He was like one tiger looking at another.

Instinctively Cowperwood knew that he was the warden. "This is Mr.
Desmas, isn't it?" he asked, courteously and pleasantly.

"Yes, sir, I'm the man," replied Desmas interestedly. "These rooms are
not as comfortable as they might be, are they?" The warden's even teeth
showed in a friendly, yet wolfish, way.

"They certainly are not, Mr. Desmas," replied Cowperwood, standing
very erect and soldier-like. "I didn't imagine I was coming to a hotel,
however." He smiled.

"There isn't anything special I can do for you, is there, Mr.
Cowperwood?" began Desmas curiously, for he was moved by a thought that
at some time or other a man such as this might be of service to him.
"I've been talking to your lawyer." Cowperwood was intensely gratified
by the Mr. So that was the way the wind was blowing. Well, then, within
reason, things might not prove so bad here. He would see. He would sound
this man out.

"I don't want to be asking anything, Warden, which you cannot reasonably
give," he now returned politely. "But there are a few things, of course,
that I would change if I could. I wish I might have sheets for my bed,
and I could afford better underwear if you would let me wear it. This
that I have on annoys me a great deal."

"They're not the best wool, that's true enough," replied Desmas,
solemnly. "They're made for the State out here in Pennsylvania
somewhere. I suppose there's no objection to your wearing your own
underwear if you want to. I'll see about that. And the sheets, too. We
might let you use them if you have them. We'll have to go a little slow
about this. There are a lot of people that take a special interest in
showing the warden how to tend to his business."

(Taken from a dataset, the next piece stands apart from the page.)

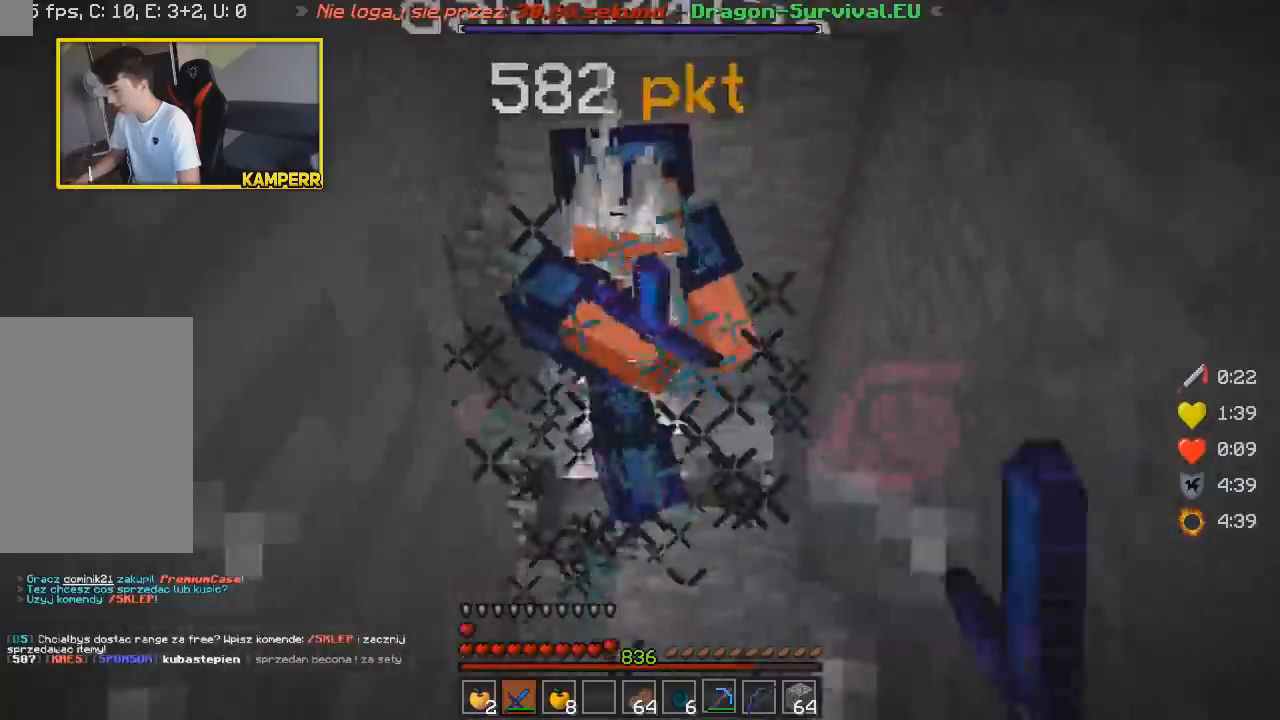
{"keys": ["w"], "mouse": ["left"], "events": [[17, "mouse_left", "down"], [133, "mouse_left", "up"], [167, "mouse_left", "down"], [233, "mouse_left", "up"], [250, "mouse_left", "down"], [383, "mouse_left", "up"], [400, "mouse_left", "down"], [467, "mouse_left", "up"], [483, "mouse_left", "down"]]}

"I can readily understand that, Warden," went on Cowperwood briskly,
"and I'm certainly very much obliged to you. You may be sure that
anything you do for me here will be appreciated, and not misused, and
that I have friends on the outside who can reciprocate for me in the
course of time." He talked slowly and emphatically, looking Desmas
directly in the eye all of the time. Desmas was very much impressed.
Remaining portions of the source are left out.